_EXERCISE PASSAGE_.
▽
Editors Blog – Adhesive patch makes light work of muscle pain

Placing a patch on a sports injury can bring more than light relief, reports Caroline Hayes


Figure 1: The LED Light Patch uses photobiomodulation to accelerate recovery

Wearable therapeutics is a genre of wearable technology that is still subject to experimentation and research. It covers devices worn on the head to warn of an impending migraine for example, At this year’s Wearable Technologies Conference in San Francisco, Nevada-based CareWear Light Patches, designed for pain relief, reduce joint stiffness and to accelerate the muscle recovery following exercise.

Studies presented at health symposia in 2018 and 2019 by professors at the Athletic Training/Sports Medicine at Brigham Young University, Provo, UT, USA and Dr. Castel, CEO and CTO of CareWear, concluded that photobiomodulation (PBM), or light therapy, is more effective than cryotherapy in post-exercise muscle recovery. Studies supported PBM’s effectiveness in reducing muscle damage and perceived muscle soreness, as well as for accelerated recovery of physical performance.

A muscle injury is usually treated with massage (ice or manual) or therapeutic ultrasound and anti-inflammatory drugs to reduce contusions and the lack of mobility that can result.
△
_PROVIDED MATERIAL_.
▽
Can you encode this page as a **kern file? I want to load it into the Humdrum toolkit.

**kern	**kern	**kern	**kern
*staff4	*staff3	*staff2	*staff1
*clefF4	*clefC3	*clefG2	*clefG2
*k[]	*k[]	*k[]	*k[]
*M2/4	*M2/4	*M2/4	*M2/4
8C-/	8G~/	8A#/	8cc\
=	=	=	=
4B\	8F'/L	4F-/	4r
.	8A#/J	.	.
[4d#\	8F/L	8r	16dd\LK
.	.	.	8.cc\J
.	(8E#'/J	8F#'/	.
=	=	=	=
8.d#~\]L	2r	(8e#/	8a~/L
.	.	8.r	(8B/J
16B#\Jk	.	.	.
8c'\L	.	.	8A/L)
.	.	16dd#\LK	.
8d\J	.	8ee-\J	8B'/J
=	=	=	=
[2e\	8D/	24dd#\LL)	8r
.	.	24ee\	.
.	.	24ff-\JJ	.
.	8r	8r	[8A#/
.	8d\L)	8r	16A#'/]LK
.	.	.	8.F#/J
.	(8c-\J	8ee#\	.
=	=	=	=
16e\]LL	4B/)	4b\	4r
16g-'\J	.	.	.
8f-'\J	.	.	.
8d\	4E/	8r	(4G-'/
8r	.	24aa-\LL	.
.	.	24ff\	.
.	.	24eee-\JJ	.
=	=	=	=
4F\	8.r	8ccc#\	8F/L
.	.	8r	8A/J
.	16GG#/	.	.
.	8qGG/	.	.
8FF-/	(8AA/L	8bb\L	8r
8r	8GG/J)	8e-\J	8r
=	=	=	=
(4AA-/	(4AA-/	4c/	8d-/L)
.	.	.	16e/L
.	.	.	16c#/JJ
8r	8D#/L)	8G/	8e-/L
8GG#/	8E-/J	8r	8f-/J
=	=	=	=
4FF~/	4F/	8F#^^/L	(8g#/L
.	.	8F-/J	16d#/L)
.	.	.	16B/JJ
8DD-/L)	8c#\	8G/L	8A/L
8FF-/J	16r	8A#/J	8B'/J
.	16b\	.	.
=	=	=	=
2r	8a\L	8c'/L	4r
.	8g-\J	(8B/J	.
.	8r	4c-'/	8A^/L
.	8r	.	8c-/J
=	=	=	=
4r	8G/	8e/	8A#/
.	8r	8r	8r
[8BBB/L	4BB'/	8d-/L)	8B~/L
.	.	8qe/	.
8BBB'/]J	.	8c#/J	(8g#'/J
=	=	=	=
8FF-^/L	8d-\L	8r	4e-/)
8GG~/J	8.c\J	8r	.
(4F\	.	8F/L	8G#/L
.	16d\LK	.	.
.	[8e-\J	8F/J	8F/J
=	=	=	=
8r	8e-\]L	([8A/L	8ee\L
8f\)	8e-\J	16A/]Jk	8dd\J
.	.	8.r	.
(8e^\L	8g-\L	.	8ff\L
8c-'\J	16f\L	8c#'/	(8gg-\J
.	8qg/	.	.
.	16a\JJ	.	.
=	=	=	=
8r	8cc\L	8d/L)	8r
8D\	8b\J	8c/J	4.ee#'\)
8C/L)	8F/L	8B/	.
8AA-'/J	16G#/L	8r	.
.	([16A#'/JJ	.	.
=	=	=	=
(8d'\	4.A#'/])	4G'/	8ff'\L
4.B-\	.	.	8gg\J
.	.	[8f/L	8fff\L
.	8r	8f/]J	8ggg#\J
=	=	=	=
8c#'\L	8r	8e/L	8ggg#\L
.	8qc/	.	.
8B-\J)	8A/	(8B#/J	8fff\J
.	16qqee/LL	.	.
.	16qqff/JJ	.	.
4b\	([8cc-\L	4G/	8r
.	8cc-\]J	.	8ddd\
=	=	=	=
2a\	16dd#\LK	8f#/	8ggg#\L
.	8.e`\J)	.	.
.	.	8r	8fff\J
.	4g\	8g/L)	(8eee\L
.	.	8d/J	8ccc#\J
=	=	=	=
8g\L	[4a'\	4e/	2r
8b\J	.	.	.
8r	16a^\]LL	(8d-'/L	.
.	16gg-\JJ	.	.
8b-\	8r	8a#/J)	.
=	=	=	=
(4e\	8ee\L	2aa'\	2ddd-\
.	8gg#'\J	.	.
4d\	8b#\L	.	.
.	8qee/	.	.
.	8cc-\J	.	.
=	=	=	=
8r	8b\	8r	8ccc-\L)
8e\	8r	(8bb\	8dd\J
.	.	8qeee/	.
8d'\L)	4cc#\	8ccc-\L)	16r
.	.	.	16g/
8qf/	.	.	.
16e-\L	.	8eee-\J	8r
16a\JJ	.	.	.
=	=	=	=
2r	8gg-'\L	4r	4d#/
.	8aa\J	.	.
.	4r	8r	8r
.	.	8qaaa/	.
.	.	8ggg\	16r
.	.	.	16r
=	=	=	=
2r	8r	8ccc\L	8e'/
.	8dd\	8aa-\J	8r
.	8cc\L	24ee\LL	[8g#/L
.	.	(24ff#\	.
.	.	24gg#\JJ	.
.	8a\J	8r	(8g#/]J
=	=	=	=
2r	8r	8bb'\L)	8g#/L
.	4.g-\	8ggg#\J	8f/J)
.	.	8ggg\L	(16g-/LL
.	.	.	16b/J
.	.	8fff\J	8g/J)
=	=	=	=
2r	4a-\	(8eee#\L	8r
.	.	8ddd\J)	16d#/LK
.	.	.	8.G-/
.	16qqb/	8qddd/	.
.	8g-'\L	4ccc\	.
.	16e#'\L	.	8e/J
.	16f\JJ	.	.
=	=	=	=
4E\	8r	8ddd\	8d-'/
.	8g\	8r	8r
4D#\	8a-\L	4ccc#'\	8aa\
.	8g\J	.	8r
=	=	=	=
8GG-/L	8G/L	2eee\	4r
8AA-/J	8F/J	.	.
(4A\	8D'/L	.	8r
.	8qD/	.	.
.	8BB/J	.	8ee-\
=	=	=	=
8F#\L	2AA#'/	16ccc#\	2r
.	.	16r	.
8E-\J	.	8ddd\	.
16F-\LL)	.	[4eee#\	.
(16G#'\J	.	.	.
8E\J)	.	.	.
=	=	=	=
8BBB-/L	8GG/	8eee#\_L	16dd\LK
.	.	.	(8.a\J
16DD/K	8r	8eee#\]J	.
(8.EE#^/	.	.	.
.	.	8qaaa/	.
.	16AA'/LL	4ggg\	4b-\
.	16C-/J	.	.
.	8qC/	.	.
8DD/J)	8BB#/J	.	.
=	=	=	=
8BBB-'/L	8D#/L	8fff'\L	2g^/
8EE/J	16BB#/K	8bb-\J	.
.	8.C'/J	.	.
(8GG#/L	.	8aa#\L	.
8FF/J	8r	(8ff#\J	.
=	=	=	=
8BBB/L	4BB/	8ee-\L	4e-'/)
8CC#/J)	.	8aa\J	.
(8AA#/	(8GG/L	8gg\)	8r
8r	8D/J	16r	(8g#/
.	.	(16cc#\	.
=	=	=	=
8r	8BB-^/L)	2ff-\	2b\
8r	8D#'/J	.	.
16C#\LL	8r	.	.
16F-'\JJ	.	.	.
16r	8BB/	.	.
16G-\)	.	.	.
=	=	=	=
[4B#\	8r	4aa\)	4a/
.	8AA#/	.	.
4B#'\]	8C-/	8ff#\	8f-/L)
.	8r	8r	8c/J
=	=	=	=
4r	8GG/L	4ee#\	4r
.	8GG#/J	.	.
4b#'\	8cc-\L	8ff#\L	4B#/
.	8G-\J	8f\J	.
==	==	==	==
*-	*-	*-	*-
△
_WORK TO COMPLETE_.
[a] Answer these questions using the light patch article:
(i) In which state are CareWear Light Patches based?
(ii) In which years were the studies presented at health symposia?
(iii) Which treatment did the studies find photobiomodulation more effective than for post-exercise muscle recovery?
[b] Do these statements agree with the light patch article? For each one, answer yes or no and quote the words that decide it.
(i) Wearable therapeutics is a settled field that no longer needs research.
(ii) The studies supported photobiomodulation's effectiveness in reducing perceived muscle soreness.
(iii) Therapeutic ultrasound is one of the usual treatments for a muscle injury.
[c] Set down this part of the light patch article word for word. Begin at the words "Placing a patch" and stop after "recovery following exercise.".
You won't need the records for any of this.

_TASK-BY-TASK RESULTS_.
[a]
(i) Nevada
(ii) 2018 and 2019
(iii) Cryotherapy

[b]
(i) No: "still subject to experimentation and research"
(ii) Yes: "Studies supported PBM’s effectiveness in reducing muscle damage and perceived muscle soreness"
(iii) Yes: "A muscle injury is usually treated with massage (ice or manual) or therapeutic ultrasound and anti-inflammatory drugs"

[c]
Placing a patch on a sports injury can bring more than light relief, reports Caroline Hayes


Figure 1: The LED Light Patch uses photobiomodulation to accelerate recovery

Wearable therapeutics is a genre of wearable technology that is still subject to experimentation and research. It covers devices worn on the head to warn of an impending migraine for example, At this year’s Wearable Technologies Conference in San Francisco, Nevada-based CareWear Light Patches, designed for pain relief, reduce joint stiffness and to accelerate the muscle recovery following exercise.